If one allows only scalar multiplication, not addition, one obtains a (not necessarily convex) cone; one often restricts the definition to only allowing multiplication by positive scalars.

All of these concepts are usually defined as subsets of an ambient vector space (except for affine spaces, which are also considered as "vector spaces forgetting the origin"), rather than being axiomatized independently.

== Operad theory ==

More abstractly, in the language of operad theory, one can consider vector spaces to be algebras over the operad $\mathbf{R}^\infty$ (the infinite direct sum, so only finitely many terms are non-zero; this corresponds to only taking finite sums), which parametrizes linear combinations: the vector $(2,3,-5,0,\dots)$ for instance corresponds to the linear combination $2 \mathbf v_1 + 3 \mathbf v_2 - 5 \mathbf v_3 + 0 \mathbf v_4 + \cdots$. Similarly, one can consider affine combinations, conical combinations, and convex combinations to correspond to the sub-operads where the terms sum to 1, the terms are all non-negative, or both, respectively. Graphically, these are the infinite affine hyperplane, the infinite hyper-octant, and the infinite simplex. This formalizes what is meant by $\mathbf{R}^n$ being or the standard simplex being model spaces, and such observations as that every bounded convex polytope is the image of a simplex. Here suboperads correspond to more restricted operations and thus more general theories.

From this point of view, we can think of linear combinations as the most general sort of operation on a vector space – saying that a vector space is an algebra over the operad of linear combinations is precisely the statement that all possible algebraic operations in a vector space are linear combinations.

The basic operations of addition and scalar multiplication, together with the existence of an additive identity and additive inverses, cannot be combined in any more complicated way than the generic linear combination: the basic operations are a generating set for the operad of all linear combinations.

Ultimately, this fact lies at the heart of the usefulness of linear combinations in the study of vector spaces.

== Generalizations==
If V is a topological vector space, then there may be a way to make sense of certain infinite linear combinations, using the topology of V.
For example, we might be able to speak of a_{1}v_{1} + a_{2}v_{2} + a_{3}v_{3} + ⋯, going on forever.
Such infinite linear combinations do not always make sense; we call them convergent when they do.
Allowing more linear combinations in this case can also lead to a different concept of span, linear independence, and basis.
The articles on the various flavors of topological vector spaces go into more detail about these.

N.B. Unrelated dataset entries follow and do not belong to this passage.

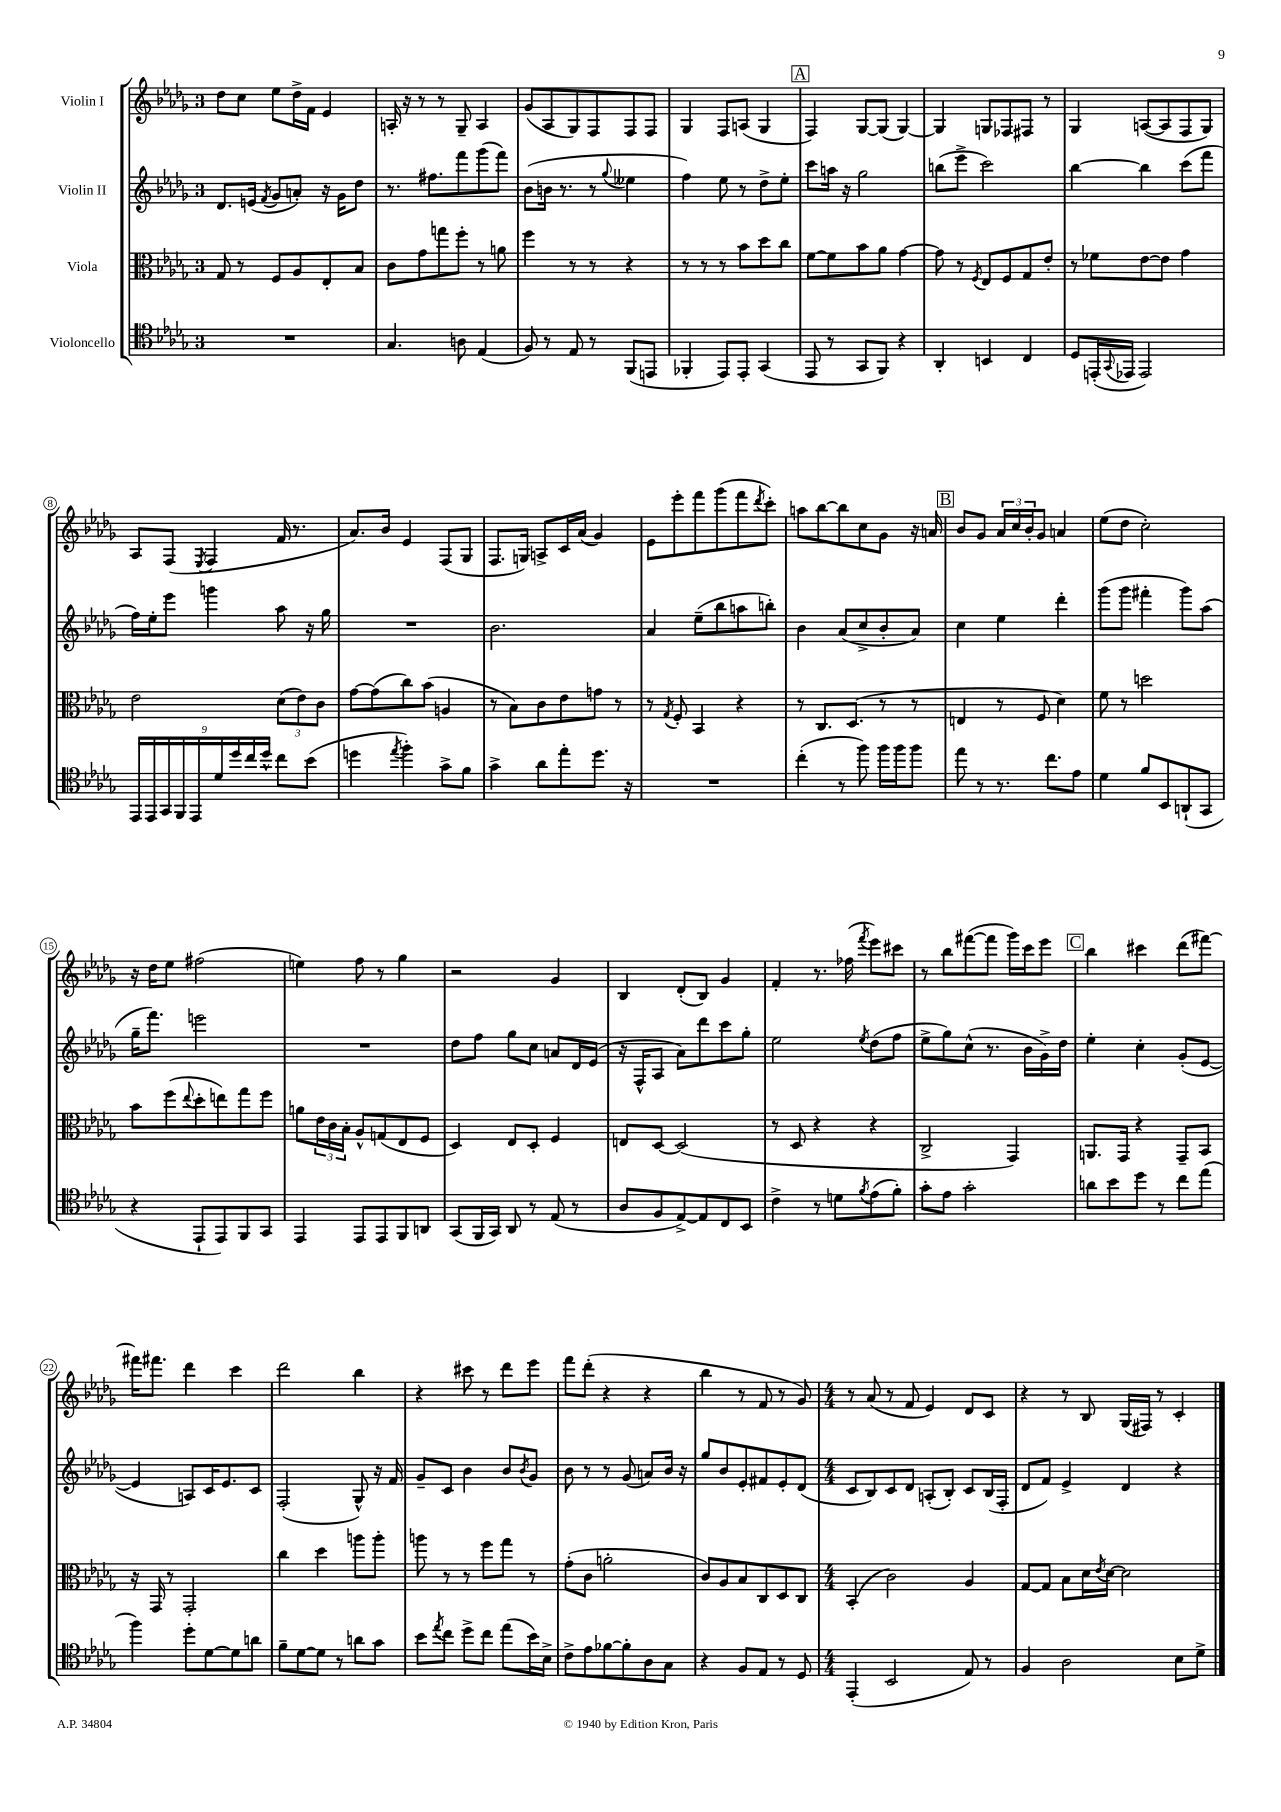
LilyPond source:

<<
\new StaffGroup <<
\new Staff = "s0" \with { instrumentName = "Violin I" } {
    \clef treble \key des \major \once \override Staff.TimeSignature.style = #'single-digit \time 3/4
    des''8 c''8 ees''8 des''16-> f'16 ees'4 |
    a16-. r16 r8 r8 ges8-- a4 |
    ges'8( aes8 ges8) f8 f8 f8 |
    ges4 f8 a8( ges4 |
    \mark \markup { \box "A" } f4) ges8~ ges8( ges4~) |
    ges4 g8 fes8 fis8 r8 |
    ges4 a8~( a8 f8 ges8) |
    aes8 f8( \acciaccatura { ees8 } f4 f'16 r8. |
    aes'8.) bes'16 ees'4 f8( ges8 |
    f8. g16) a8-> c'16 aes'16( ges'4) |
    ees'8 ees'''8-. f'''8 ges'''8( f'''8 \acciaccatura { des'''8 } c'''8-.) |
    a''8 bes''8~ bes''8 c''8 ges'8 r16 a'16 |
    \mark \markup { \box "B" } bes'8 ges'8 \tuplet 3/2 { aes'16 c''16 bes'16-. } ges'8 a'4 |
    ees''8( des''8 c''2-.) |
    r16 des''16 ees''8 fis''2( |
    e''4) f''8 r8 ges''4 |
    r2 ges'4 |
    bes4 des'8-.( bes8) ges'4 |
    f'4-. r8. fes''16( \acciaccatura { f'''8 } ees'''8) cis'''8 |
    r8 bes''8 fis'''8~( fis'''8 ges'''16) c'''16 ees'''8 |
    \mark \markup { \box "C" } bes''4 cis'''4 des'''8( fis'''8~) |
    fis'''16 fis'''8. des'''4 c'''4 |
    des'''2 bes''4 |
    r4 cis'''8 r8 des'''8 ees'''8 |
    f'''8 des'''8-.( r4 r4 |
    bes''4 r8 f'8 r8 ges'8) |
    \numericTimeSignature \time 4/4 r8 aes'8( r8 f'8 ees'4) des'8 c'8 |
    r4 r8 bes8 ges16( fis16) r8 c'4-. \bar "|." |
}
\new Staff = "s1" \with { instrumentName = "Violin II" } {
    \clef treble \key des \major \once \override Staff.TimeSignature.style = #'single-digit \time 3/4
    des'8. e'16( \acciaccatura { f'8 } ges'8 a'8-.) r16 ges'16 des''8 |
    r8. fis''8. f'''8 ges'''8( f'''8) |
    bes'8( b'16 r8. r8 \appoggiatura { ges''8 } eeses''4 |
    f''4) ees''8 r8 des''8-> ees''8-. |
    \mark \markup { \box "A" } c'''8 a''16 r16 ges''2 |
    b''8( ees'''8-> c'''2) |
    bes''4~ bes''4 c'''8( f'''8 |
    f''16) ees''16-. ees'''8 g'''4 aes''8 r16 ges''16 |
    R2. |
    bes'2. |
    aes'4 ees''8--( bes''8 a''8 b''8-.) |
    bes'4 aes'8( c''8-> bes'8-. aes'8) |
    \mark \markup { \box "B" } c''4 ees''4 des'''4-. |
    ges'''8( ges'''8 fis'''4-. ges'''8) aes''8( |
    ges''16-- f'''8.) e'''2 |
    R2. |
    des''8 f''8 ges''8 c''8 a'8 des'16 ees'16( |
    r16 f16-^ aes8 aes'8) des'''8 c'''8 ges''8-. |
    ees''2 \acciaccatura { ees''8 } des''8( f''8 |
    ees''8-> ges''8) c''8-^( r8. bes'16 ges'16->) des''16 |
    \mark \markup { \box "C" } ees''4-. c''4-. ges'8-.( ees'8~ |
    ees'4 a8) c'16 ees'8. c'8 |
    f2-.( ges8-^) r16 f'16 |
    ges'8-- c'8 bes'4 bes'8 \acciaccatura { bes'8 } ges'8 |
    bes'8 r8 r8 ges'8( a'8) bes'16 r16 |
    ges''8 bes'8 ees'8-. fis'8 ees'8-. des'8( |
    \numericTimeSignature \time 4/4 c'8 bes8) c'8 des'8 a8-.( bes8-.) c'8 bes16( f16-. |
    des'8 f'8) ees'4-> des'4 r4 \bar "|." |
}
\new Staff = "s2" \with { instrumentName = "Viola" } {
    \clef alto \key des \major \once \override Staff.TimeSignature.style = #'single-digit \time 3/4
    ges8 r8 f8 aes8 ees8-. bes8 |
    c'8 ges'8 g''8 f''8-. r8 a'8 |
    f''4 r8 r8 r4 |
    r8 r8 r8 bes'8 des''8 c''8 |
    \mark \markup { \box "A" } f'8~ f'8 bes'8 aes'8 ges'4~ |
    ges'8 r8 \acciaccatura { f8 } ees8 f8 ges8 ees'8-. |
    r8 fes'8 ees'8~ ees'8 ges'4 |
    ees'2 \tuplet 3/2 { des'8( ees'8) c'8 } |
    ges'8~ ges'8( c''8) bes'8( a4 |
    r8 bes8) c'8 ees'8 g'8 r8 |
    r8 \acciaccatura { ges8 } f8-. bes,4 r4 |
    r8 c8. des8.( r8 r8 |
    \mark \markup { \box "B" } e4 r8 f8 des'4) |
    f'8 r8 d''2 |
    bes'8 f''8( \appoggiatura { ees''8 } des''8-. e''8) ges''8 f''8 |
    a'8 \tuplet 3/2 { ees'16 c'16 bes16-. } aes8-^ g8( ees8 f8 |
    des4) ees8 des8-. f4 |
    e8 des8~ des2( |
    r8 des8 r4 r4 |
    c2-> ges,4) |
    \mark \markup { \box "C" } a,8. ges,16 r4 ges,8-- bes,8 |
    r16 ges,16 r8 ges,2-. |
    c''4 des''4 a''8 a''8-. |
    a''8 r8 r8 f''8 ges''8 r8 |
    ges'8-.( c'8 a'2-. |
    c'8) aes8 bes8 c8 des8 c8 |
    \numericTimeSignature \time 4/4 bes,4-.( c'2) aes4 |
    ges8~ ges8 bes8 des'16 \acciaccatura { ees'8 } des'16~ des'2 \bar "|." |
}
\new Staff = "s3" \with { instrumentName = "Violoncello" } {
    \clef tenor \key des \major \once \override Staff.TimeSignature.style = #'single-digit \time 3/4
    R2. |
    ges4. a8 ees4( |
    f8) r8 ees8 r8 f,8( e,8 |
    fes,4-. ees,8) ees,8-. ges,4( |
    \mark \markup { \box "A" } ees,8 r8 ges,8 f,8) r4 |
    aes,4-. b,4 c4 |
    des8 e,16-.( \appoggiatura { ges,8 } ees,16 ees,2) |
    \tuplet 9/8 { ees,16 ees,16 ges,16 f,16 ees,16 des'16 des''16 c''16 des''16-^ } c''8 bes'8( |
    d''4 \acciaccatura { ees''8 } f''4-.) ges'8-> f'8 |
    ges'4-> aes'8 ees''8-. des''8. r16 |
    R2. |
    c''4-.( r8 f''8) f''16 f''16 f''8 |
    \mark \markup { \box "B" } ees''8 r8 r8. c''8. ees'8 |
    des'4 f'8 bes,8 a,8-!( ges,8 |
    r4 ees,8-! ees,8) f,8 ges,8 |
    ees,4 ees,8 ees,8 f,8 a,8 |
    ges,8( f,16 ges,16) aes,8 r8 ees8( r8 |
    aes8 f8 ees8~->) ees8 c8 bes,8 |
    c'4-> r8 d'8 \acciaccatura { f'8 } ees'8( f'8-.) |
    ges'8-. ees'8 ges'2-. |
    \mark \markup { \box "C" } a'8 bes'8 des''8 r8 c''8 ees''8( |
    f''4) des''8-. des'8~ des'8 a'8 |
    f'8-- des'8~ des'8 r8 a'8 ges'8 |
    bes'8 \acciaccatura { ees''8 } c''8 des''8-> c''8 ees''8( bes'16) bes16-> |
    c'8-> ees'8 fes'8~ fes'8-. aes8 ges8 |
    r4 f8 ees8 r8 des8 |
    \numericTimeSignature \time 4/4 ees,4-.( bes,2 ees8) r8 |
    f4 aes2 bes8 des'8-> \bar "|." |
}
>>
>>
\layout { \context { \Score \override BarNumber.stencil = #(make-stencil-circler 0.1 0.3 ly:text-interface::print) } }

If K is a commutative ring instead of a field, then everything that has been said above about linear combinations generalizes to this case without change.
The only difference is that we call spaces like this V modules instead of vector spaces.
If K is a noncommutative ring, then the concept still generalizes, with one caveat:
since modules over noncommutative rings come in left and right versions, our linear combinations may also come in either of these versions, whatever is appropriate for the given module.
This is simply a matter of doing scalar multiplication on the correct side.

A more complicated twist comes when V is a bimodule over two rings, K_{L} and K_{R}.
In that case, the most general linear combination looks like
$a_1 \mathbf v_1 b_1 + \cdots + a_n \mathbf v_n b_n$
where a_{1},...,a_{n} belong to K_{L}, b_{1},...,b_{n} belong to K_{R}, and v_{1},…,v_{n} belong to V.